# V7 FastText + Visual Embeddings Pipeline

## Goal
Combine **FastText** (text-based embeddings) with **Visual CNN features** to create a superior hieroglyphic representation, then align with English GloVe embeddings.

## Strategy
1. **Data Cleaning**: Extract hieroglyphs from BBAW parquet dataset
2. **FastText Training**: Train 300d embeddings on cleaned corpus
3. **Visual Fusion**: Concatenate FastText (300d) + Visual (768d) = 1068d
4. **Alignment**: Linear regression to map 1068d → 300d English space
5. **Evaluation**: Test on anchor pairs, compare to V5 (24.53%) and V6 (0.2%)

In [None]:
import json
from pathlib import Path

# Setup paths
try:
    # If running as a script
    BASE_DIR = Path(__file__).resolve().parent.parent
except NameError:
    # If running in Jupyter, assume we are in 'notebooks/'
    BASE_DIR = Path.cwd().parent

print(f"Base Directory: {BASE_DIR}")

## Step 1: Data Cleaning

Extract hieroglyphic sequences from the BBAW parquet dataset.

**Data Source**: `heiro_v6_BERT/data/raw/bbaw_huggingface.parquet`  
**Output**: `data/processed/cleaned_corpus.txt`

In [None]:
# Run the cleaning script
!python3 ../scripts/01_clean_and_tokenize.py

In [None]:
# Verify output
!wc -l ../data/processed/cleaned_corpus.txt
!echo "\nFirst 3 lines:"
!head -n 3 ../data/processed/cleaned_corpus.txt

## Step 2: FastText Training

Train 300d FastText embeddings on the cleaned corpus.

In [None]:
# Train FastText model
!python3 ../scripts/02_train_fasttext.py

In [None]:
# Verify model was created
!ls -lh ../models/fasttext_v7.*

## Step 3: Visual Embedding Fusion

Combine FastText vectors with pre-computed visual embeddings from V6.

In [None]:
# Fuse embeddings
!python3 ../scripts/03_fuse_embeddings.py

In [None]:
# Verify fused model
!ls -lh ../models/fused_embeddings_1068d.kv

## Step 4: Alignment & Evaluation

Align the fused embeddings to English GloVe space using Linear Regression.

In [None]:
# Run alignment and evaluation
!python3 ../scripts/04_align_embeddings.py

## Results

Load and display the evaluation results.

In [None]:
results_path = BASE_DIR / 'data/processed/alignment_results_v7.json'

if results_path.exists():
    with open(results_path, 'r') as f:
        results = json.load(f)
    
    print("=" * 70)
    print("V7 FastText + Visual Embeddings Results")
    print("=" * 70)
    print(f"Model: {results['model']}")
    print(f"Test Samples: {results['test_samples']}")
    print()
    print(f"Top-1 Accuracy:  {results['top1_accuracy']:.2f}%")
    print(f"Top-5 Accuracy:  {results['top5_accuracy']:.2f}%")
    print(f"Top-10 Accuracy: {results['top10_accuracy']:.2f}%")
    print()
    print(f"R² Score (Train): {results['r2_train']:.4f}")
    print(f"R² Score (Test):  {results['r2_test']:.4f}")
    print()
    print("Comparison:")
    print(f"  V5 Baseline: 24.53%")
    print(f"  V6 BERT:     0.47%")
    print(f"  V7 (This):   {results['top1_accuracy']:.2f}%")
    print()
    print("⚠️  WARNING: Only 15/8541 anchors matched!")
    print("   Root cause: Vocabulary mismatch (MdC codes vs transliteration)")
else:
    print("Results file not found.
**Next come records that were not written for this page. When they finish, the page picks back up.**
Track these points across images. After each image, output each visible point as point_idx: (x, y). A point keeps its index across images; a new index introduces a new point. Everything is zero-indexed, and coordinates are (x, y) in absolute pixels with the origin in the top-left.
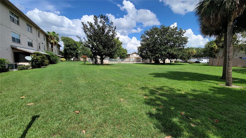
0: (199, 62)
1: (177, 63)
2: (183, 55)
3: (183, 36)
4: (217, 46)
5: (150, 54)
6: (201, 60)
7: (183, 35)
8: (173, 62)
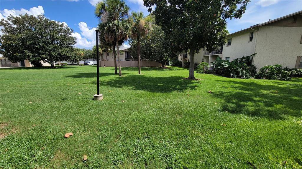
0: (87, 64)
1: (64, 65)
2: (75, 56)
3: (70, 36)
4: (101, 50)
5: (31, 54)
6: (88, 62)
7: (70, 34)
8: (60, 65)
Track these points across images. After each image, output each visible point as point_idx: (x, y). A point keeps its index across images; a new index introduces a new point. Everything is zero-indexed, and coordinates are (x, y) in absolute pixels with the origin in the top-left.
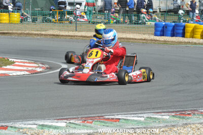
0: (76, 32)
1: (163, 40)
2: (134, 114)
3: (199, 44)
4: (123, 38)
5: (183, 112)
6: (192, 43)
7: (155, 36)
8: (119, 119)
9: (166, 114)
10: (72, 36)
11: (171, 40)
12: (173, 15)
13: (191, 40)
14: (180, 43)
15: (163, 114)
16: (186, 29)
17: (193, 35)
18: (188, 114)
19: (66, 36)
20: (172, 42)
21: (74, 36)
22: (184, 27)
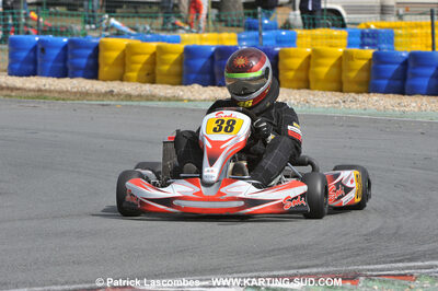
1: (33, 86)
3: (140, 97)
6: (119, 95)
7: (10, 74)
11: (57, 88)
12: (61, 15)
13: (116, 86)
14: (85, 95)
16: (102, 54)
17: (124, 72)
20: (61, 92)
22: (96, 49)
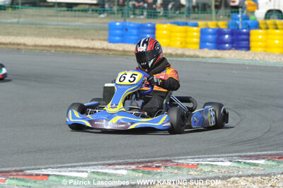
2: (71, 167)
8: (48, 175)
9: (122, 167)
15: (118, 167)
16: (157, 31)
18: (157, 167)
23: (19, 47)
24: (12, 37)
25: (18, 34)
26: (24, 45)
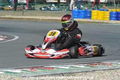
0: (23, 16)
2: (62, 65)
3: (100, 23)
4: (53, 20)
5: (92, 64)
6: (96, 22)
8: (53, 68)
9: (82, 65)
10: (20, 19)
14: (89, 22)
15: (80, 65)
16: (92, 13)
18: (96, 65)
19: (17, 18)
20: (84, 22)
21: (22, 19)
23: (37, 20)
24: (33, 17)
25: (35, 15)
26: (39, 19)
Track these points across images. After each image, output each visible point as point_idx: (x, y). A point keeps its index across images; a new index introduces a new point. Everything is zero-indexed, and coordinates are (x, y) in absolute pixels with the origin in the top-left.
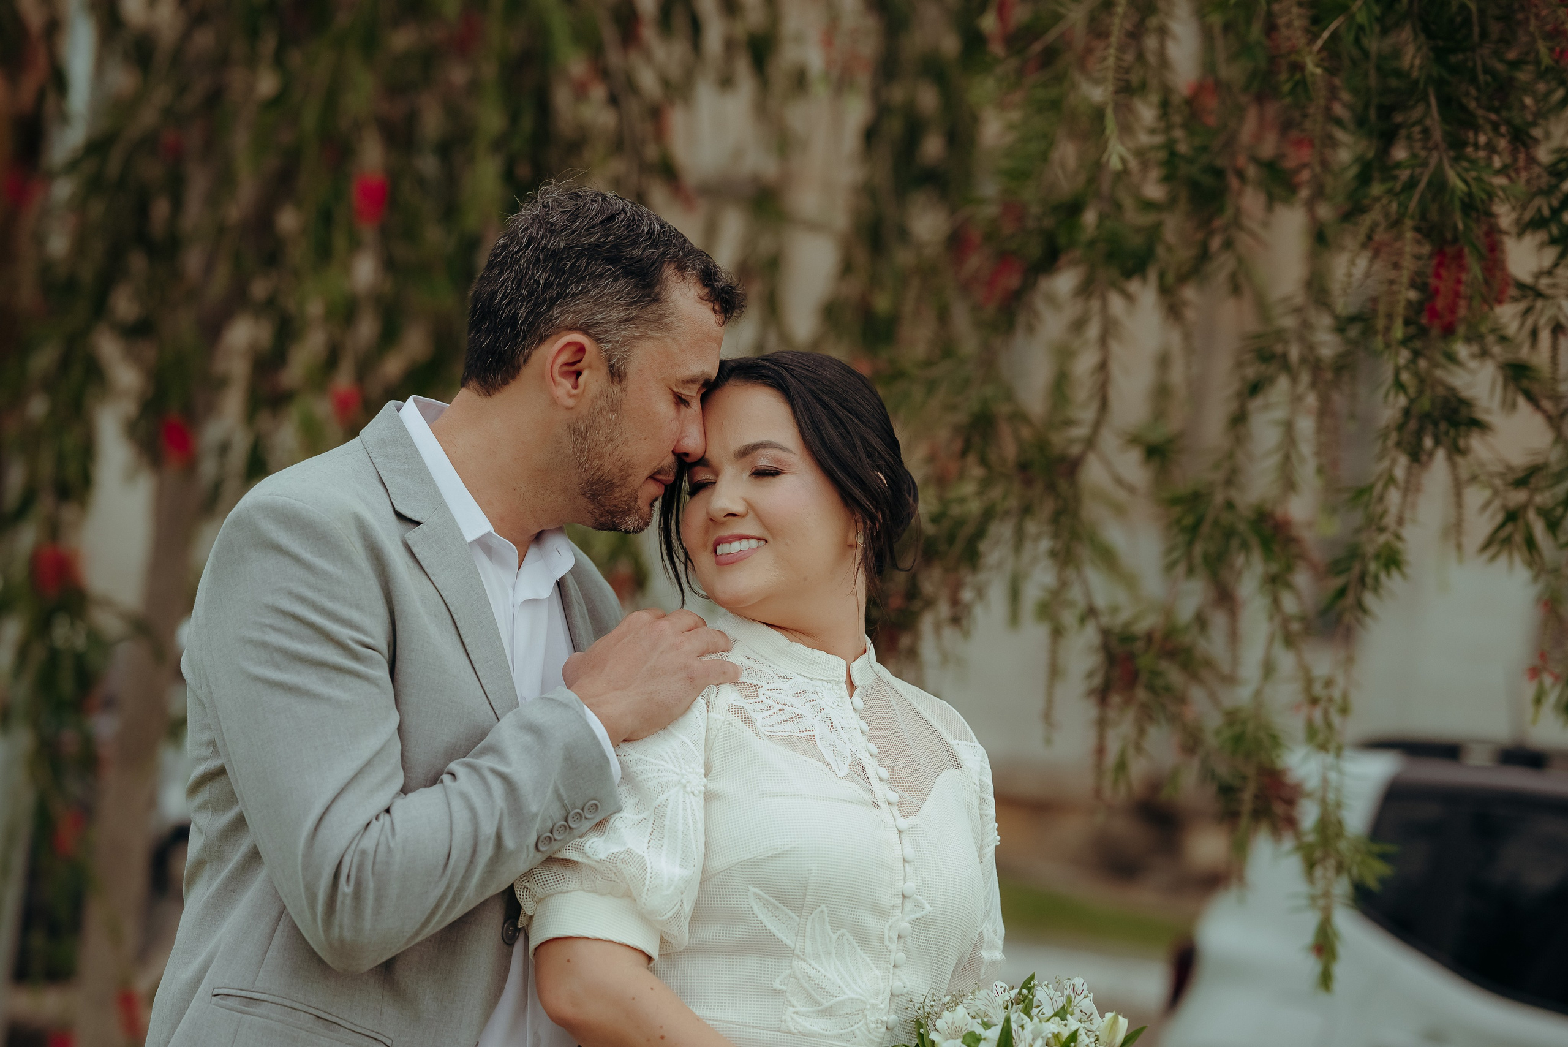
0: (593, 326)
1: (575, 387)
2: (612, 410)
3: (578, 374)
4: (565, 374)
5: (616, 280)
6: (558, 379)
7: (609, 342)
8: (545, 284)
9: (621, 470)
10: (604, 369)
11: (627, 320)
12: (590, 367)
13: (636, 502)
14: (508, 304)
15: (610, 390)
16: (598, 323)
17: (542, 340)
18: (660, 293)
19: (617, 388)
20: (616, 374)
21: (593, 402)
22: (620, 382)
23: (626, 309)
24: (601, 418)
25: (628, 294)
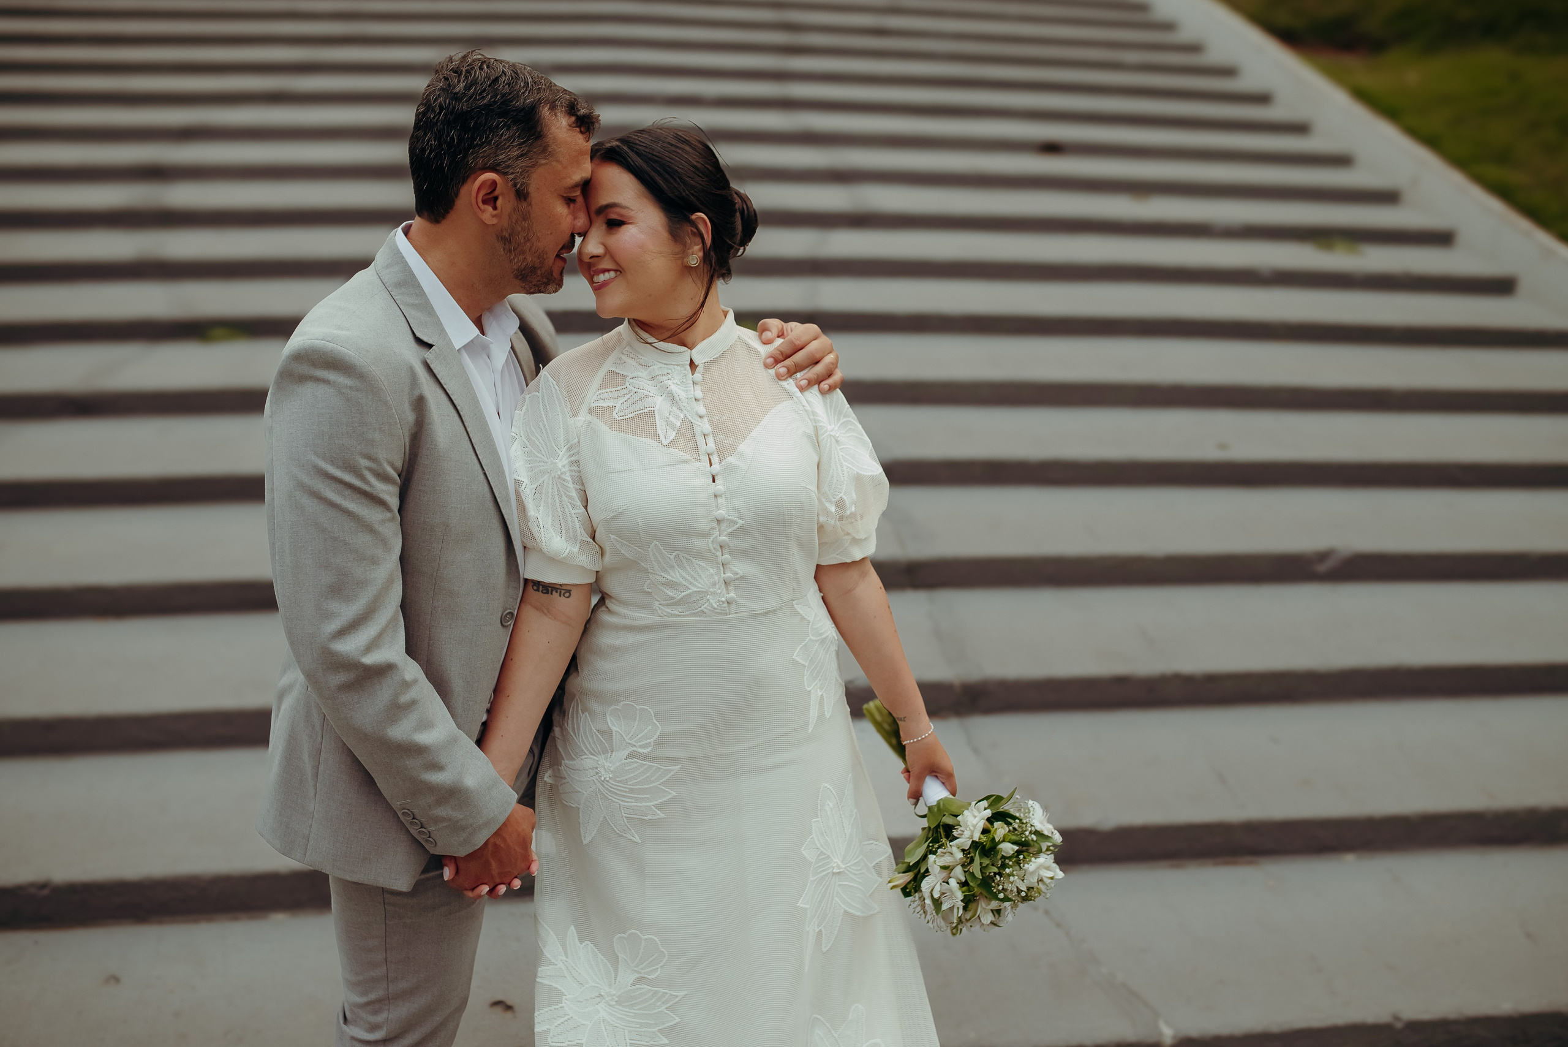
0: (499, 164)
1: (495, 208)
2: (524, 220)
3: (496, 199)
4: (484, 202)
5: (508, 128)
6: (482, 207)
7: (512, 173)
8: (458, 139)
9: (539, 258)
10: (512, 195)
11: (522, 155)
12: (502, 194)
13: (552, 275)
14: (435, 157)
15: (520, 206)
16: (501, 162)
17: (464, 180)
18: (541, 131)
19: (525, 205)
20: (522, 195)
21: (510, 217)
22: (525, 199)
23: (520, 148)
24: (518, 227)
25: (519, 136)
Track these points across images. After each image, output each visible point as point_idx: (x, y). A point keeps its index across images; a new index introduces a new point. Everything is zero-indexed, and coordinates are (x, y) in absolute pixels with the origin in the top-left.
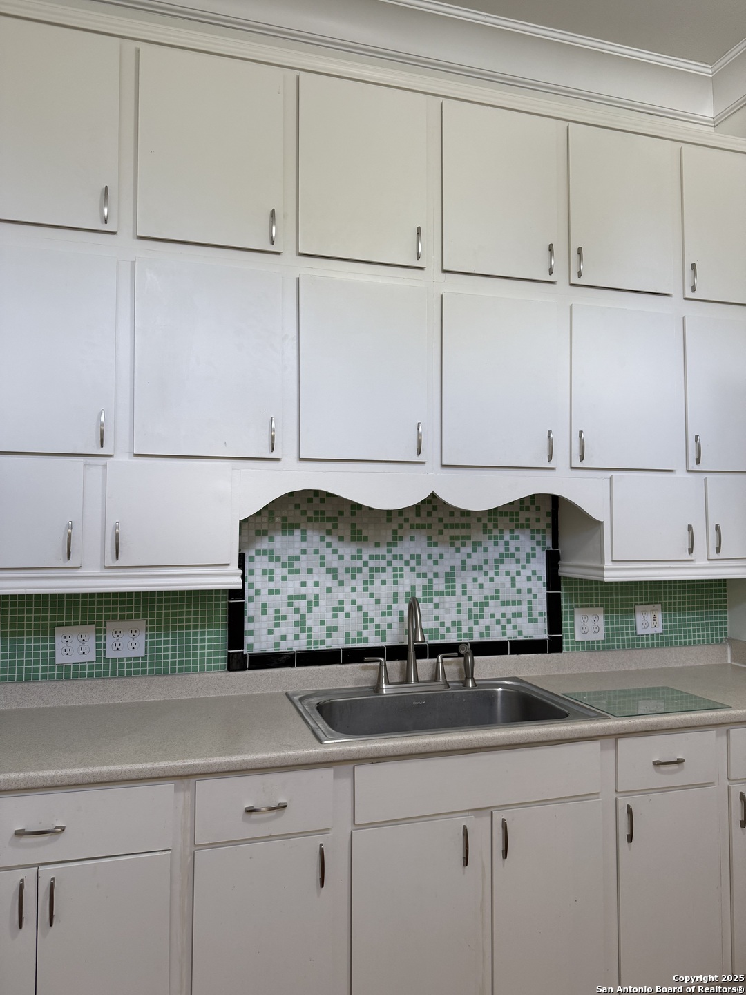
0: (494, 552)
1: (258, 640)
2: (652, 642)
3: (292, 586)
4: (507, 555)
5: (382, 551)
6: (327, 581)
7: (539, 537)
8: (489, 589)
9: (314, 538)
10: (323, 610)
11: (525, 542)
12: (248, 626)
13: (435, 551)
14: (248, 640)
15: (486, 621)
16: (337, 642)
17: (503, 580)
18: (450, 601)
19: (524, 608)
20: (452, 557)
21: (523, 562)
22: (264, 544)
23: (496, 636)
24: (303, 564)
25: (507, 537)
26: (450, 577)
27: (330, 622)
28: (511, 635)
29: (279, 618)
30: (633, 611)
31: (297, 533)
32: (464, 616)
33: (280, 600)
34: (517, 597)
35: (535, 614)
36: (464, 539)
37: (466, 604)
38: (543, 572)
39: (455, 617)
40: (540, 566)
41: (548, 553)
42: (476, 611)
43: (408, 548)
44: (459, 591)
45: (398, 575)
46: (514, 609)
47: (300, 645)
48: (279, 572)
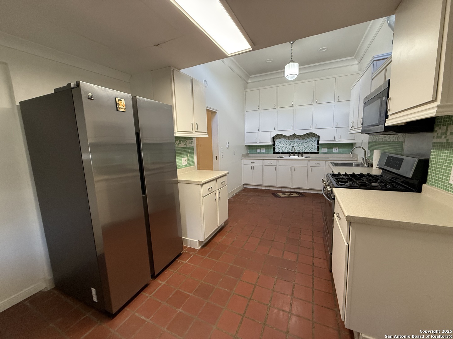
0: (309, 140)
1: (277, 151)
2: (336, 153)
3: (281, 145)
4: (311, 141)
5: (292, 141)
6: (285, 144)
7: (316, 138)
8: (308, 145)
9: (283, 139)
10: (284, 148)
11: (314, 139)
12: (275, 149)
13: (300, 140)
14: (275, 151)
15: (307, 149)
16: (286, 151)
17: (310, 144)
18: (302, 147)
19: (313, 148)
20: (302, 141)
21: (313, 141)
22: (277, 140)
23: (308, 151)
24: (282, 142)
25: (311, 138)
26: (302, 144)
27: (285, 149)
28: (311, 151)
29: (279, 148)
30: (333, 148)
31: (281, 139)
32: (304, 149)
33: (279, 147)
34: (312, 146)
35: (315, 149)
36: (304, 139)
37: (304, 147)
38: (317, 143)
39: (302, 149)
40: (316, 142)
41: (318, 140)
42: (305, 148)
43: (295, 140)
44: (303, 145)
45: (294, 143)
46: (312, 148)
47: (282, 152)
48: (279, 143)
Run the alignment script first.")

## Analysis

### What Worked
- **Clean Data**: Extracted 35k hieroglyphic sequences from BBAW parquet
- **FastText**: Learned 2,551 glyph embeddings from MdC codes
- **Visual Fusion**: Successfully matched 37.7% of glyphs to visual embeddings

### Critical Issue: Vocabulary Mismatch
**Problem**: FastText learned MdC codes (e.g., `G43`, `M17`) from the BBAW `hieroglyphs` column, but anchors use transliteration (e.g., `n`, `m`, `zꜣ`) from the `transcription` column.

**Impact**: Only 15/8,541 anchors matched → 0% accuracy

**Root Cause**: The BBAW dataset has TWO representations:
1. **`hieroglyphs`**: MdC codes like "D21 Q3 D36" (what we trained on)
2. **`transcription`**: Transliteration like "jr,j-pꜥ,t" (what anchors use)

### Next Steps
**Recommended**: Retrain FastText on the `transcription` column to match anchor vocabulary

See `v7_results_analysis.md` for detailed analysis and options.